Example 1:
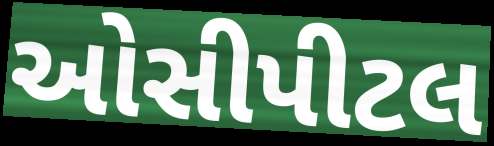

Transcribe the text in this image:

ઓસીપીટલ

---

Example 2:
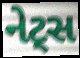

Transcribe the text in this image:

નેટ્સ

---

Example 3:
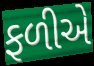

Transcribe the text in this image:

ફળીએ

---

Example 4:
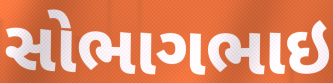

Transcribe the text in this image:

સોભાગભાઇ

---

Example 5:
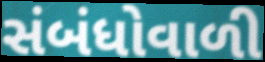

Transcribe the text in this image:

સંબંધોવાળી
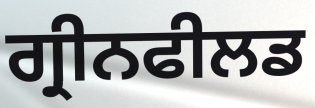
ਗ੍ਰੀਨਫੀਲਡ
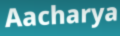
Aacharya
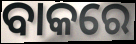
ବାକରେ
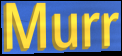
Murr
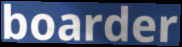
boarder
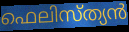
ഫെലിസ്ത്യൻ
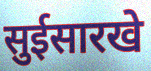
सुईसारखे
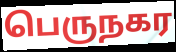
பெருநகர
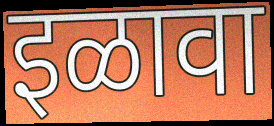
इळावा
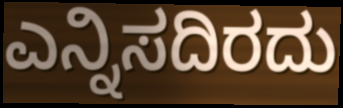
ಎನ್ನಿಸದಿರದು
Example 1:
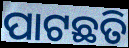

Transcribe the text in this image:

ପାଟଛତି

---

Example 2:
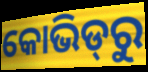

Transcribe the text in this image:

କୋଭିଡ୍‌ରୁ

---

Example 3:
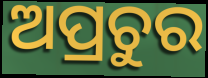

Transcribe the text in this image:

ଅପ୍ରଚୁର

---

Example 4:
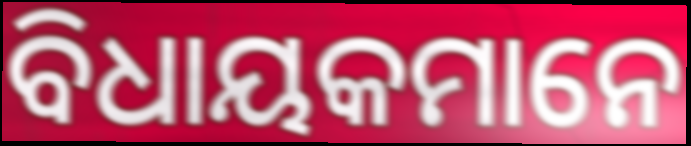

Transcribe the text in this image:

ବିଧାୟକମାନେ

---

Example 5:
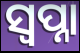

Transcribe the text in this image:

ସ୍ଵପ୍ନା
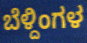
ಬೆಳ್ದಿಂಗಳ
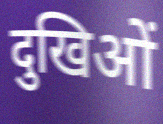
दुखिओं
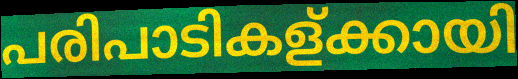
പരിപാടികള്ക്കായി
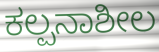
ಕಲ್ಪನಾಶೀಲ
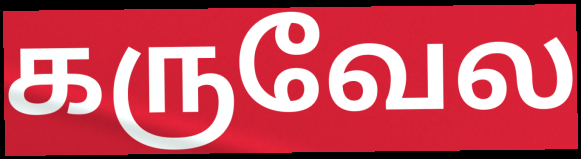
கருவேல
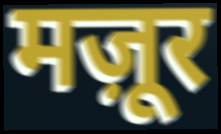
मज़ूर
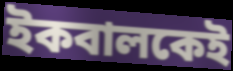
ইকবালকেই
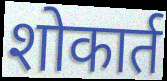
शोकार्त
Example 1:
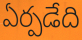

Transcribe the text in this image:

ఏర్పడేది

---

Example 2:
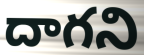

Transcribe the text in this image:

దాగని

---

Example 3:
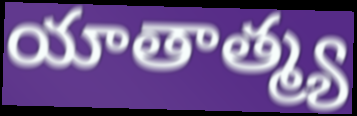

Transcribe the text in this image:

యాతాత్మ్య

....

## [THE PROBLEM]
Drop the pictures and reproduce the rest of the entries above exactly.

## [SOLUTION FOR THIS TASK]
Example 1:

Transcribe the text in this image:

ઓસીપીટલ

---

Example 2:

Transcribe the text in this image:

નેટ્સ

---

Example 3:

Transcribe the text in this image:

ફળીએ

---

Example 4:

Transcribe the text in this image:

સોભાગભાઇ

---

Example 5:

Transcribe the text in this image:

સંબંધોવાળી
ਗ੍ਰੀਨਫੀਲਡ
Aacharya
ବାକରେ
Murr
boarder
ഫെലിസ്ത്യൻ
सुईसारखे
பெருநகர
इळावा
ಎನ್ನಿಸದಿರದು
Example 1:

Transcribe the text in this image:

ପାଟଛତି

---

Example 2:

Transcribe the text in this image:

କୋଭିଡ୍‌ରୁ

---

Example 3:

Transcribe the text in this image:

ଅପ୍ରଚୁର

---

Example 4:

Transcribe the text in this image:

ବିଧାୟକମାନେ

---

Example 5:

Transcribe the text in this image:

ସ୍ଵପ୍ନା
ಬೆಳ್ದಿಂಗಳ
दुखिओं
പരിപാടികള്ക്കായി
ಕಲ್ಪನಾಶೀಲ
கருவேல
मज़ूर
ইকবালকেই
शोकार्त
Example 1:

Transcribe the text in this image:

ఏర్పడేది

---

Example 2:

Transcribe the text in this image:

దాగని

---

Example 3:

Transcribe the text in this image:

యాతాత్మ్య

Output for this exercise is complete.